Given passage:
# Closet Remodel - Remove Shelving



## Bud Cline (Mar 12, 2006)

coreym95 said:


> Hello. I'm going to be doing a closet remodel very soon. The current closet is a basic builders closet: plywood shelves on 2x4 supports, with a closet rod. While inspecting I cannot see any signs of where the 2x4 supports are actually attached to the wall/studs. Anybody have any experience with this? Do the builders countersink the screws then plaster/paint over them?



Have no idea how it was done but the use of 2X4's would be unusual and even crude in some respects. I doubt that a builder using 2X4's in this application would then have the finesse to fill any nail or screw holes.:no: Maybe the most efficient thing for you to do would be to start taking things apart as far as you can then apply some force to the rest. Repair whatever damage you cause and move on.:yes:


----------



## coreym95 (Feb 22, 2015)

Bud Cline said:


> Have no idea how it was done but the use of 2X4's would be unusual and even crude in some respects. I doubt that a builder using 2X4's in this application would then have the finesse to fill any nail or screw holes.:no: Maybe the most efficient thing for you to do would be to start taking things apart as far as you can then apply some force to the rest. Repair whatever damage you cause and move on.:yes:


OK, they are actually 1x3's. This isn't unusual at all. I've seen this method in countless closets. Maybe I just didn't explain it correctly. I attached a pic found on the net of what it basically looks like. They must just be nailed in and painted over. Your advice of just taking things apart and using some brute force is probably my best bet.


----------



## joecaption (Nov 30, 2011)

Going to have to start sanding and figure out where the first screws are and then you can start measuring off every 16" and sanding it off to find the rest of the screws.
Once you find the screws your going to have to use a bit and a hammer to clean out the paint to get them out.
A simple cheap magnetic stud finder would find them faster.


----------



## Bud Cline (Mar 12, 2006)

joecaption said:


> Going to have to start sanding and figure out where the first screws are and then you can start measuring off every 16" and sanding it off to find the rest of the screws.
> Once you find the screws your going to have to use a bit and a hammer to clean out the paint to get them out.
> A simple cheap magnetic stud finder would find them faster.

Listed records:
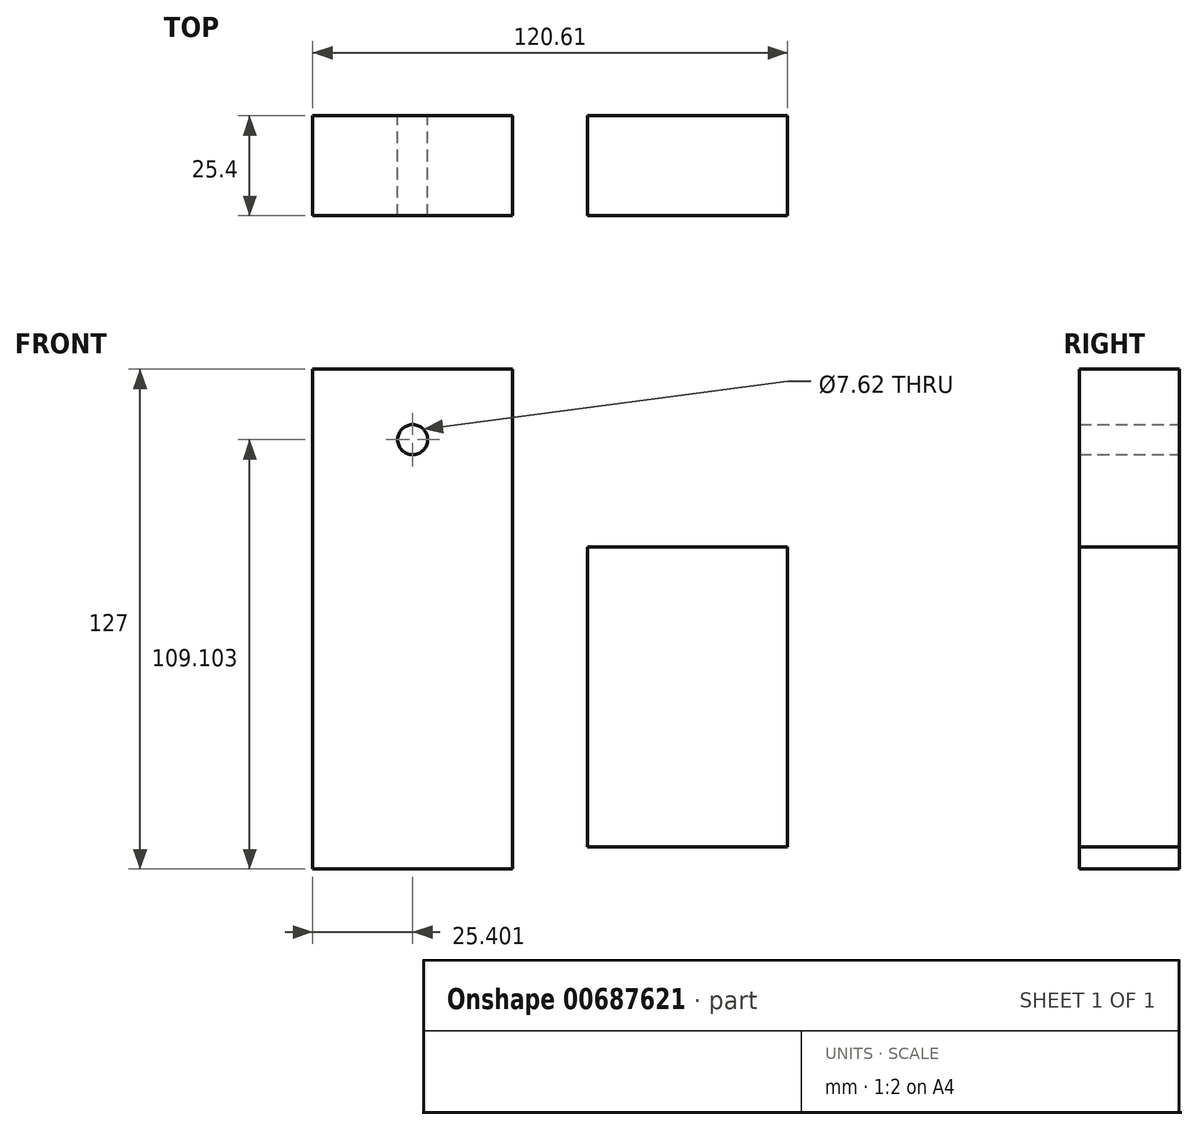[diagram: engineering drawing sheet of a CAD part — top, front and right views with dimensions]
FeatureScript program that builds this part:
annotation { "Feature Type Name" : "Feature", "Feature Type Description" : "" }
export const myFeature = defineFeature(function(context is Context, id is Id, definition is map)
    precondition{}
    {
        {
            var Q0;
            Q0=qCreatedBy(makeId("Front.planeOp"),FACE);
            var sketch = newSketch(context, id + "F0", { "sketchPlane" : qUnion([Q0])});
            skLineSegment(sketch, "E0.bottom", {"start": v(-62.8, 45.2) * mm, "end": v(-12, 45.2) * mm});
            skLineSegment(sketch, "E0.top", {"start": v(-62.8, -81.8) * mm, "end": v(-12, -81.8) * mm});
            skLineSegment(sketch, "E0.left", {"start": v(-62.8, 45.2) * mm, "end": v(-62.8, -81.8) * mm});
            skLineSegment(sketch, "E0.right", {"start": v(-12, 45.2) * mm, "end": v(-12, -81.8) * mm});
            skLineSegment(sketch, "E1.bottom", {"start": v(7.01, 0) * mm, "end": v(57.81, 0) * mm});
            skLineSegment(sketch, "E1.top", {"start": v(7.01, -76.2) * mm, "end": v(57.81, -76.2) * mm});
            skLineSegment(sketch, "E1.left", {"start": v(7.01, 0) * mm, "end": v(7.01, -76.2) * mm});
            skLineSegment(sketch, "E1.right", {"start": v(57.81, 0) * mm, "end": v(57.81, -76.2) * mm});
            skCircle(sketch, "E2", {"center": v(-37.4, 27.3) * mm, "radius": 3.81 * mm});
            skPoint(sketch, "E2.centerSnap0", {"position": v(-37.4, 45.2) * mm});
            skSolve(sketch);
        }
        {
            var Q0;
            Q0=makeQuery(id+"F0.imprint","IMPRINT",FACE,{"disambiguationData":[TD([[makeQuery(id+"F0.imprint","IMPRINT",EDGE,{"derivedFrom":sQuery(id+"F0.wireOp",EDGE,"E0.bottom")}),-1.0]])]});
            var Q1;
            Q1=makeQuery(id+"F0.imprint","IMPRINT",FACE,{"disambiguationData":[TD([[makeQuery(id+"F0.imprint","IMPRINT",EDGE,{"derivedFrom":sQuery(id+"F0.wireOp",EDGE,"E1.bottom")}),-1.0]])]});
            extrude(context, id + "F1", {"entities" : qUnion([Q0, Q1]), "depth" : 25.4 * mm, "offsetDistance" : 25.4 * mm});
        }
    });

Instructions:
[A] In the closet shelving thread, what does joecaption say would find the screws faster than sanding?
[B] Pick up the closet shelving forum thread from where it stops and keep it going.

Written answers:
[A] A simple, cheap magnetic stud finder.

[B]
Use a stud finder on the drywall to locate the studs, the fasteners will be in that location in the cleat, or even an old fashion magnetic nail finder. Run it along the cleat and when you locate metal start digging to see if it is nailed or screwed. Should be screwed. Dig out the screw heads and dis-assemble.

The picture is very helpful. Those aren't 2X4's as stated and what was done is typical and in that case the fastener holes were filled. The shelving will be nailed or screwed from the top (of course) and those fasteners may be easier to see from above.

The closet rods will lift out on one end and expose the screws that hold the cups in place.


----------



## Colbyt (Jan 27, 2014)

Unless it is fairly new construction I'm betting on finish nails to hold that in place. There were much easier to sink and quick finish.

Find a stud and start gentle prying with a flat bar and small block of wood to distribute the pry damage.


----------



## SeniorSitizen (Sep 10, 2012)

In similar situations, to protect the drywall, I've used a 4" putty knife to slip under the cleat then the wonder bar on top of it.


----------



## LeakyHawaiiRoof (Oct 21, 2014)

I had similar shelves in a closet that I wanted to convert from single bar to a double bar. I used a rubber mallet to hit the underside of the shelf and it came right off. I then gently pried off the wood part around the closet holding the shelf up with the backside of a hammer, a strong putty knife, and elbow grease. 

After that, I sanded, puttied, sanded, re-puttied, primed, sanded, and painted. Looking back, I probably should have not removed the wood around the closet that held up the shelf; it didn't take up very much space, my clothes would have blocked it anyway, and now it is much harder to convert back to a single closet rod with a shelf.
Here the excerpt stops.